Home

Kamis, 26 Mei 2011

04:05 PM sec.08

Agis memang cewek yang cenderung diam. Tapi ekspresi yang ia tunjukkan saat ini lain. Ketika melihat sesuatu di seberang pandangannya. Hatinya seperti teriris. Ia menunduk dan menatap sepatu kets-nya. Matanya terasa panas. Sampai ia menyadari satu tetes air mata jatuh dari pelupuk matanya. Buru-buru, ia mengusap tetesan air matanya sebelum disusul tetesan air yang lain. Sesaat kemudian Fathir kembali dengan membawa dua skop es krim.
“Kenapa?” suara berat Fathir menyadarkannya. “Kok diam?” Agis menggeleng cepat.
“Nih, buat kamu. Rasa coklat kan?” satu skop ia julurkan pada Agis agar gadis itu memakannya. Kedua sudut bibir Agis terangkat. Sebenarnya bisa dibilang tak sepenuh hati ia memberi senyum. Hanya agar Fathir tak mengetahui ia baru saja menitikkan air mata. “Makasih mas.” Ujarnya singkat setelah es krim berada di tangannya.
“Ngomong-ngomong, sekolah lamamu masih jauh?” Fathir memulai percakapan kembali. “Nggak.
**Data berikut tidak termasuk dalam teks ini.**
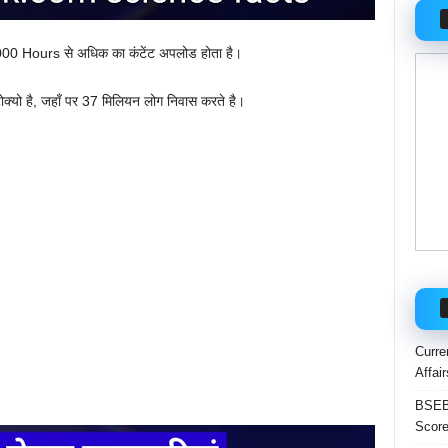
,000 Hours से अधिक का कंटेंट अपलोड होता है।
ोक्यो है, जहाँ पर 37 मिलियन लोग निवास करते है।
Curre
Affai
BSEB 
Score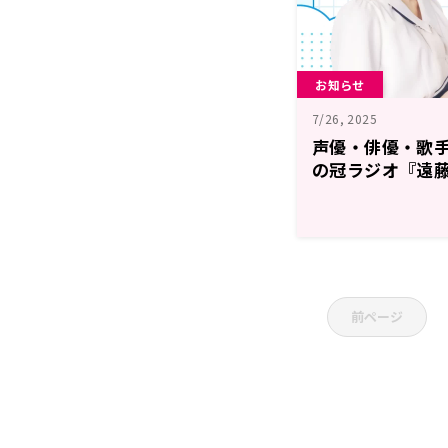
お知らせ
7/26, 2025
声優・俳優・歌
の冠ラジオ『遠
してく？』8/2
前ページ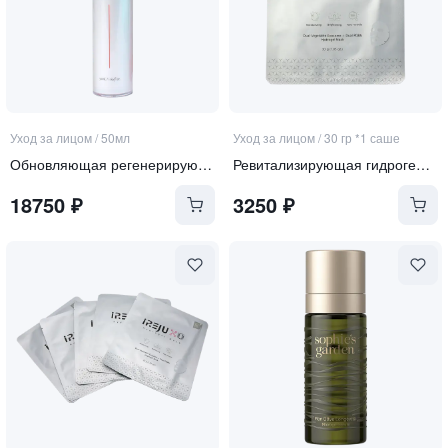
Уход за лицом
/
50мл
Уход за лицом
/
30 гр *1 саше
Обновляющая регенерирующая сыворотка со спикулами
Ревитализирующая гидрогелевая маска с экзосомами и ПДРН
18750
₽
3250
₽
Udah deket kok. Itu, keliatan.” Agis menunjuk sebuah gedung bercat hijau di ujung jalan.
“SMA apa, namanya? ”
“SMA Budi Luhur 1”
“Emang ada berapa SMA Budi Luhur?”
“Dua. Budi Luhur 2 ada di selatannya. Tapi agak jauh.” Fathir mengangguk. Pertanda ia mengerti penjelasan Agis yang baru saja didengarnya. “Pulang yuk, mas. Udah sore.” Fathir tak mengeluarkan sepatah kata pun. Tapi ia memberi sebuah senyum manis untuk cewek itu. Betapa berharganya sebuah senyum itu jika Agis tahu makna dibaliknya.